Several other GOP lawmakers have also blasted the Biden administration in response to the funding decision. On Tuesday, Rep. Mark Green's, R-Tenn., who chairs the Homeland Security Committee, introduced legislation that would clarify school programs "training students in archery, hunting, or other shooting sports" are eligible for funding.

"Letting Washington bureaucrats, sitting in a half-empty air-conditioned building in the Swamp, make arbitrary decisions about what kids in Tennessee should and should not learn is the antithesis of federalism," Green told Fox News Digital on Tuesday. "Archery and other shooting sports are valuable to our children. The federal government’s overreach needs to stop, now."

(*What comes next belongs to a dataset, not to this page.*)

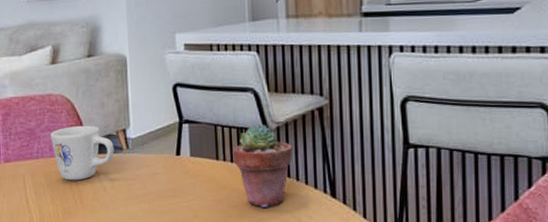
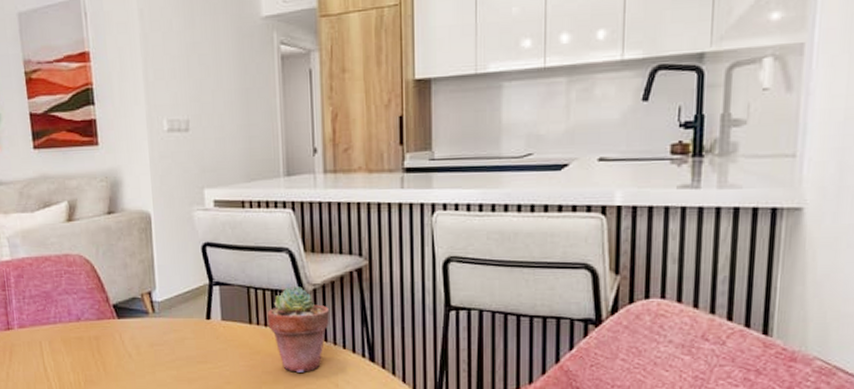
mug: present [51,125,114,181] -> none [69,287,139,347]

In addition, hunting and pro-Second Amendment groups like Safari Club International, National Shooting Sports Foundation, International Order of T. Roosevelt, Outdoors Tomorrow Foundation and National Rifle Association have also criticized the Education Department.

"Without the next generation of hunters, the conservation programs that our nation relies on to preserve wildlands and wildlife will be in peril. This is a direct attack by anti-hunting forces via their allies in the Biden Administration," said Luke Hilgemann, the executive director of the International Order of T. Roosevelt.

"The International Order of T. Roosevelt will explore every means possible to block this ridiculous overstep. We must protect our heritage for the next generation."